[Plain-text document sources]
- - -

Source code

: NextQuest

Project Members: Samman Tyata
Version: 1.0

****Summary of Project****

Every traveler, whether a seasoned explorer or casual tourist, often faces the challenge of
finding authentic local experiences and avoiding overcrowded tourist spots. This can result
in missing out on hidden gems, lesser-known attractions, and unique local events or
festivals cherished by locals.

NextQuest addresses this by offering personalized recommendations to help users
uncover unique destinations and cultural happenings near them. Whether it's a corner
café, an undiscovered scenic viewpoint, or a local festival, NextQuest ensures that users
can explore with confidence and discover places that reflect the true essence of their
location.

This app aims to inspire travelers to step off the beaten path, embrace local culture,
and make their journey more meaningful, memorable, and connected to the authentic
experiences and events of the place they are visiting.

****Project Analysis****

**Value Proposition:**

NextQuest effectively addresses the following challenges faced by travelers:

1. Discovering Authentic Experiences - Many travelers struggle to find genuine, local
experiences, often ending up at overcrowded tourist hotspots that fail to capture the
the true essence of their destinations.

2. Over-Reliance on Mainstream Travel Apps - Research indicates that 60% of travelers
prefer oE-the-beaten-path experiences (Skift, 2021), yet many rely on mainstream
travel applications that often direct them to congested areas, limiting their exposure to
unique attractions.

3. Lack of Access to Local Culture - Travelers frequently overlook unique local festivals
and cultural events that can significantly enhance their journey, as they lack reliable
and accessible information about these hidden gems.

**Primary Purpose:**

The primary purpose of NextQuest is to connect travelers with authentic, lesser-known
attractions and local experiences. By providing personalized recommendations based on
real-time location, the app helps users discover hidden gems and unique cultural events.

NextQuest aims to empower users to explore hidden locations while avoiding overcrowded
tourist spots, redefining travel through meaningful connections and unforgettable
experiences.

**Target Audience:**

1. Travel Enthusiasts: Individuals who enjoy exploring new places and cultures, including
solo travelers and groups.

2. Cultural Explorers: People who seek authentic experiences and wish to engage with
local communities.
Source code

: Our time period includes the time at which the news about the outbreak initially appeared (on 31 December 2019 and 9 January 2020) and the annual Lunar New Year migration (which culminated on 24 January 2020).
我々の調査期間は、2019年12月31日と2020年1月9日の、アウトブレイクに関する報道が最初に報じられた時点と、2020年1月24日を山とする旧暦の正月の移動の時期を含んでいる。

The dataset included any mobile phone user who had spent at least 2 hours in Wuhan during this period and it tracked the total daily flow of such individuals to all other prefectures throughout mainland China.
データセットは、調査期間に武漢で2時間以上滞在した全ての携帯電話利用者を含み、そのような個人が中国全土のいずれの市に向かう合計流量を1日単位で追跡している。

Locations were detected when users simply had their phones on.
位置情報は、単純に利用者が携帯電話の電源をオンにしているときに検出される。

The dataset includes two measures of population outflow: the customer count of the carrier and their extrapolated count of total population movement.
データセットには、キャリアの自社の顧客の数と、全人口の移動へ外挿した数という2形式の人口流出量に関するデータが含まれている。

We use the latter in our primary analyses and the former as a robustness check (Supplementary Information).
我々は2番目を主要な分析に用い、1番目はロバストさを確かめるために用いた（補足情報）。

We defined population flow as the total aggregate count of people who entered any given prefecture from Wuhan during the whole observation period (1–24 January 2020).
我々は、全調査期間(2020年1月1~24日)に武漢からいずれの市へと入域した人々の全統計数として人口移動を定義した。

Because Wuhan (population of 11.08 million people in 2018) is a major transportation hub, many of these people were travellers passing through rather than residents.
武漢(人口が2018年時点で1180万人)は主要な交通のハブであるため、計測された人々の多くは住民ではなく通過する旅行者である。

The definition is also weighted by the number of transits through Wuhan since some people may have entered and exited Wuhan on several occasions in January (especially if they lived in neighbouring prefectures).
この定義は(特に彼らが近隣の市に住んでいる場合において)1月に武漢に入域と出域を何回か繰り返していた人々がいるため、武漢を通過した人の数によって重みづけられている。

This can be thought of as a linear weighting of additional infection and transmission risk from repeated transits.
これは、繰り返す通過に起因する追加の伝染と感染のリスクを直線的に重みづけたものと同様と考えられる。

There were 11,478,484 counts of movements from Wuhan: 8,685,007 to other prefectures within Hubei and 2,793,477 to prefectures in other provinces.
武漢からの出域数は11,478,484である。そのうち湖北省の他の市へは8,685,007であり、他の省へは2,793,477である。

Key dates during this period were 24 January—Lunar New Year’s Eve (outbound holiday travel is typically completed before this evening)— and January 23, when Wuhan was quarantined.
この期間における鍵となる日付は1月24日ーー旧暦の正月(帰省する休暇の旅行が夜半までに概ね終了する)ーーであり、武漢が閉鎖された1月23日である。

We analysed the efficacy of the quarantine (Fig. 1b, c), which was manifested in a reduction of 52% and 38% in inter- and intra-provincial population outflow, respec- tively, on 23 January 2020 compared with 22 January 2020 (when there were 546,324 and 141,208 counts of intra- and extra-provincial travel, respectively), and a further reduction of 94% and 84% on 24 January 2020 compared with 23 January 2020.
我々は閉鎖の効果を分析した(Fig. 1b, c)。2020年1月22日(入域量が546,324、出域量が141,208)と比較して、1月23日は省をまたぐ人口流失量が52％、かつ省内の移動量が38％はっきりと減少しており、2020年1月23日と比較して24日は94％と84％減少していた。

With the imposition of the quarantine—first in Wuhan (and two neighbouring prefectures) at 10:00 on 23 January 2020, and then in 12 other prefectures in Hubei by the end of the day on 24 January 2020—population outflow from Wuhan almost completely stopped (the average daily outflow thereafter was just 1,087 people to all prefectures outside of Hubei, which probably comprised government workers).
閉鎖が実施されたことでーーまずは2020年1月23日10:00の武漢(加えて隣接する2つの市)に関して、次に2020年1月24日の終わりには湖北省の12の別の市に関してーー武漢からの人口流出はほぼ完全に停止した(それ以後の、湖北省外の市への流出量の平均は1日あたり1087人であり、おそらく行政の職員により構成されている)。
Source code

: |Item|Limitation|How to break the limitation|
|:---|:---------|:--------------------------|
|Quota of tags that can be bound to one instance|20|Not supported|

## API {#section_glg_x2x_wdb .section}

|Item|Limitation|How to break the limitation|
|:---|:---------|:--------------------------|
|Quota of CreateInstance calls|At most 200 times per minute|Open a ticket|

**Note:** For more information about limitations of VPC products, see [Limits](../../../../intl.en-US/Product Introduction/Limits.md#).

- - -

## Activity
The data above should be copied out with complete accuracy.

## Solution below
Source code

: NextQuest

Project Members: Samman Tyata
Version: 1.0

****Summary of Project****

Every traveler, whether a seasoned explorer or casual tourist, often faces the challenge of
finding authentic local experiences and avoiding overcrowded tourist spots. This can result
in missing out on hidden gems, lesser-known attractions, and unique local events or
festivals cherished by locals.

NextQuest addresses this by offering personalized recommendations to help users
uncover unique destinations and cultural happenings near them. Whether it's a corner
café, an undiscovered scenic viewpoint, or a local festival, NextQuest ensures that users
can explore with confidence and discover places that reflect the true essence of their
location.

This app aims to inspire travelers to step off the beaten path, embrace local culture,
and make their journey more meaningful, memorable, and connected to the authentic
experiences and events of the place they are visiting.

****Project Analysis****

**Value Proposition:**

NextQuest effectively addresses the following challenges faced by travelers:

1. Discovering Authentic Experiences - Many travelers struggle to find genuine, local
experiences, often ending up at overcrowded tourist hotspots that fail to capture the
the true essence of their destinations.

2. Over-Reliance on Mainstream Travel Apps - Research indicates that 60% of travelers
prefer oE-the-beaten-path experiences (Skift, 2021), yet many rely on mainstream
travel applications that often direct them to congested areas, limiting their exposure to
unique attractions.

3. Lack of Access to Local Culture - Travelers frequently overlook unique local festivals
and cultural events that can significantly enhance their journey, as they lack reliable
and accessible information about these hidden gems.

**Primary Purpose:**

The primary purpose of NextQuest is to connect travelers with authentic, lesser-known
attractions and local experiences. By providing personalized recommendations based on
real-time location, the app helps users discover hidden gems and unique cultural events.

NextQuest aims to empower users to explore hidden locations while avoiding overcrowded
tourist spots, redefining travel through meaningful connections and unforgettable
experiences.

**Target Audience:**

1. Travel Enthusiasts: Individuals who enjoy exploring new places and cultures, including
solo travelers and groups.

2. Cultural Explorers: People who seek authentic experiences and wish to engage with
local communities.
Source code

: Our time period includes the time at which the news about the outbreak initially appeared (on 31 December 2019 and 9 January 2020) and the annual Lunar New Year migration (which culminated on 24 January 2020).
我々の調査期間は、2019年12月31日と2020年1月9日の、アウトブレイクに関する報道が最初に報じられた時点と、2020年1月24日を山とする旧暦の正月の移動の時期を含んでいる。

The dataset included any mobile phone user who had spent at least 2 hours in Wuhan during this period and it tracked the total daily flow of such individuals to all other prefectures throughout mainland China.
データセットは、調査期間に武漢で2時間以上滞在した全ての携帯電話利用者を含み、そのような個人が中国全土のいずれの市に向かう合計流量を1日単位で追跡している。

Locations were detected when users simply had their phones on.
位置情報は、単純に利用者が携帯電話の電源をオンにしているときに検出される。

The dataset includes two measures of population outflow: the customer count of the carrier and their extrapolated count of total population movement.
データセットには、キャリアの自社の顧客の数と、全人口の移動へ外挿した数という2形式の人口流出量に関するデータが含まれている。

We use the latter in our primary analyses and the former as a robustness check (Supplementary Information).
我々は2番目を主要な分析に用い、1番目はロバストさを確かめるために用いた（補足情報）。

We defined population flow as the total aggregate count of people who entered any given prefecture from Wuhan during the whole observation period (1–24 January 2020).
我々は、全調査期間(2020年1月1~24日)に武漢からいずれの市へと入域した人々の全統計数として人口移動を定義した。

Because Wuhan (population of 11.08 million people in 2018) is a major transportation hub, many of these people were travellers passing through rather than residents.
武漢(人口が2018年時点で1180万人)は主要な交通のハブであるため、計測された人々の多くは住民ではなく通過する旅行者である。

The definition is also weighted by the number of transits through Wuhan since some people may have entered and exited Wuhan on several occasions in January (especially if they lived in neighbouring prefectures).
この定義は(特に彼らが近隣の市に住んでいる場合において)1月に武漢に入域と出域を何回か繰り返していた人々がいるため、武漢を通過した人の数によって重みづけられている。

This can be thought of as a linear weighting of additional infection and transmission risk from repeated transits.
これは、繰り返す通過に起因する追加の伝染と感染のリスクを直線的に重みづけたものと同様と考えられる。

There were 11,478,484 counts of movements from Wuhan: 8,685,007 to other prefectures within Hubei and 2,793,477 to prefectures in other provinces.
武漢からの出域数は11,478,484である。そのうち湖北省の他の市へは8,685,007であり、他の省へは2,793,477である。

Key dates during this period were 24 January—Lunar New Year’s Eve (outbound holiday travel is typically completed before this evening)— and January 23, when Wuhan was quarantined.
この期間における鍵となる日付は1月24日ーー旧暦の正月(帰省する休暇の旅行が夜半までに概ね終了する)ーーであり、武漢が閉鎖された1月23日である。

We analysed the efficacy of the quarantine (Fig. 1b, c), which was manifested in a reduction of 52% and 38% in inter- and intra-provincial population outflow, respec- tively, on 23 January 2020 compared with 22 January 2020 (when there were 546,324 and 141,208 counts of intra- and extra-provincial travel, respectively), and a further reduction of 94% and 84% on 24 January 2020 compared with 23 January 2020.
我々は閉鎖の効果を分析した(Fig. 1b, c)。2020年1月22日(入域量が546,324、出域量が141,208)と比較して、1月23日は省をまたぐ人口流失量が52％、かつ省内の移動量が38％はっきりと減少しており、2020年1月23日と比較して24日は94％と84％減少していた。

With the imposition of the quarantine—first in Wuhan (and two neighbouring prefectures) at 10:00 on 23 January 2020, and then in 12 other prefectures in Hubei by the end of the day on 24 January 2020—population outflow from Wuhan almost completely stopped (the average daily outflow thereafter was just 1,087 people to all prefectures outside of Hubei, which probably comprised government workers).
閉鎖が実施されたことでーーまずは2020年1月23日10:00の武漢(加えて隣接する2つの市)に関して、次に2020年1月24日の終わりには湖北省の12の別の市に関してーー武漢からの人口流出はほぼ完全に停止した(それ以後の、湖北省外の市への流出量の平均は1日あたり1087人であり、おそらく行政の職員により構成されている)。
Source code

: |Item|Limitation|How to break the limitation|
|:---|:---------|:--------------------------|
|Quota of tags that can be bound to one instance|20|Not supported|

## API {#section_glg_x2x_wdb .section}

|Item|Limitation|How to break the limitation|
|:---|:---------|:--------------------------|
|Quota of CreateInstance calls|At most 200 times per minute|Open a ticket|

**Note:** For more information about limitations of VPC products, see [Limits](../../../../intl.en-US/Product Introduction/Limits.md#).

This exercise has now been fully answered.